A CPI do Crime Organizado aprovou, nesta quarta-feira (25), os pedidos de convocatoria dos hermanos del ministro Dias Toffoli, hacer STF (Supremo Tribunal Federal), ea quebra de sigilo da Maridt Participações SA, empresa de calidad social.
Também acatou a convocação do ex-ministro da economía Delaware Jair Bolsonaro (PL), Paulo Guedes e de Roberto Campos Netoex presidente Banco Central. Además de la invitación de comparación de la abogada Viviane Barci de Moraes, mujer del ministro Alexandre de Moraesy de otras empresas ligadas ao Banco Maestro.
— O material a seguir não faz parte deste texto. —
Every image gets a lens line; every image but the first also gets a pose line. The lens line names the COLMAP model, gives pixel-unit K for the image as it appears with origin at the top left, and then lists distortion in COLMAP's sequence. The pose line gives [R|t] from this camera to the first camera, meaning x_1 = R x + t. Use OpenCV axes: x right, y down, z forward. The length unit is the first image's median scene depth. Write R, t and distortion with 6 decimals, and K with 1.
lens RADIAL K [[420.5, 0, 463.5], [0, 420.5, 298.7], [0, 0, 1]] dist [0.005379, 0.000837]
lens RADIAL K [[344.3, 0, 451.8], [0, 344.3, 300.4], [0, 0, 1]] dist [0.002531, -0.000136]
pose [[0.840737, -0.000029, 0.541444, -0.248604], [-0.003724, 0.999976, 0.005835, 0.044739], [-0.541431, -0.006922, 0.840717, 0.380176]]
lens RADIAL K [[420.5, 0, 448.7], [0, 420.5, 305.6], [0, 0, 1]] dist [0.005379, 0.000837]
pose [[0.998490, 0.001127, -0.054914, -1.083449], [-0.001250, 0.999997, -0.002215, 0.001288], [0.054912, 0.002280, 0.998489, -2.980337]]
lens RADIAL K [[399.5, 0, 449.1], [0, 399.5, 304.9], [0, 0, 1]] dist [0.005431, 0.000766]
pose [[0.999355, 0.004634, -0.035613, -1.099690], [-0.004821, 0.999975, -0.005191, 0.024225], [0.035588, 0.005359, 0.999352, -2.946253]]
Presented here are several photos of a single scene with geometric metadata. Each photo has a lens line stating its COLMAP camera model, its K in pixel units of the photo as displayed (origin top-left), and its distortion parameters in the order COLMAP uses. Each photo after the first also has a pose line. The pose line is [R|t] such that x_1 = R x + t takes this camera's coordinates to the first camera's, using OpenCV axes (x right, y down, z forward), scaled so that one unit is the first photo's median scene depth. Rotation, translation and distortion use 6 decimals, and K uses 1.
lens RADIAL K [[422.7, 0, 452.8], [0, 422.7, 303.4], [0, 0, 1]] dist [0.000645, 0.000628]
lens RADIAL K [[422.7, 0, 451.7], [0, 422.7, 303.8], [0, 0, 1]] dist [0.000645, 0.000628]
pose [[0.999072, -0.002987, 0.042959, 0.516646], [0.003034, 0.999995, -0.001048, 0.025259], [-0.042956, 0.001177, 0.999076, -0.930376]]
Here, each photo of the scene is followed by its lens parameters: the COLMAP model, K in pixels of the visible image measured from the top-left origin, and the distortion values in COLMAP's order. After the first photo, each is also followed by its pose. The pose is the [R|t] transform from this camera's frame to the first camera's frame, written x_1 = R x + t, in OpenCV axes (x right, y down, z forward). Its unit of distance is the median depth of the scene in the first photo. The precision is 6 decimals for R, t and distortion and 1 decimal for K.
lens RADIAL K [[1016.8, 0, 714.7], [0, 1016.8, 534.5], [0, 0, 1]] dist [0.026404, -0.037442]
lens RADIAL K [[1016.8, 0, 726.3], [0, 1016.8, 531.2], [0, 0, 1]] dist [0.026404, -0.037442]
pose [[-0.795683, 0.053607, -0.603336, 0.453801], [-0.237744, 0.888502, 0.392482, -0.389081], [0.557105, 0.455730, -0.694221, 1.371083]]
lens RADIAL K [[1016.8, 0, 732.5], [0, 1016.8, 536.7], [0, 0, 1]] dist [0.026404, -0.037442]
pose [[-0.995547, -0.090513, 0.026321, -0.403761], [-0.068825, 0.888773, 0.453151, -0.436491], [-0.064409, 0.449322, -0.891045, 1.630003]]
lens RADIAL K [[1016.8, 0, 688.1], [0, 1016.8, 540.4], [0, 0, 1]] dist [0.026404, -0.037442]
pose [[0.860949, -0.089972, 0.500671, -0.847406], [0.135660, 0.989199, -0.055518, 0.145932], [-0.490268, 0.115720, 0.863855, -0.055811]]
Já o pedido de convocatoria de Letícia Caetano dos Reis, administradora del escrito de defensa del senador Flavio Bolsonaro (PL-RJ), feito pelo senador Randolfo Rodrigues (PT-AP), foi rejeitado.
De acuerdo con el relator del grupo, el senador Alessandro Vieira (MDB-SE), como medidas “são fundamentales para ayudar a Brasil a entender y combatir la infiltración del crimen en las más altas camadas del poder público”.
A ligação de Toffoli com o caso veio após a PF (Policia Federal) consultar o STF sobre uma possível suspeição do ministro em relação ao Master.
A consulta se baseou em mensajes encontrados no celular do dono do banco, Daniel Vorcaro, que mencionavam o ministro.
Durante cuatro años (entre 2021 y 2025), como mostrou a Folha, a empresa dos irmãos Toffoli dividiram o controle do Tayayáen Paraná, con el fondo de inversiones Arleen, que compone una red de fondos fraudulentos del Banco Master.
O Arleen entró en la sociedad en 2021, comprando cotas de empresas que pertenciam aos irmãos ea um primo de Toffoli. O Arleen es de propiedad de otro fondo, o Leal, que pertenceria a Fabiano Zettel, cunhado de Daniel Vorcaro, o dono do Banco Master.
En la nota anterior, Toffoli afirma que nunca soube quem era el gestor de Arleen y que nunca teve qualquer relación de amistad y muito menos amistad íntima con el investigado Daniel Vorcaro.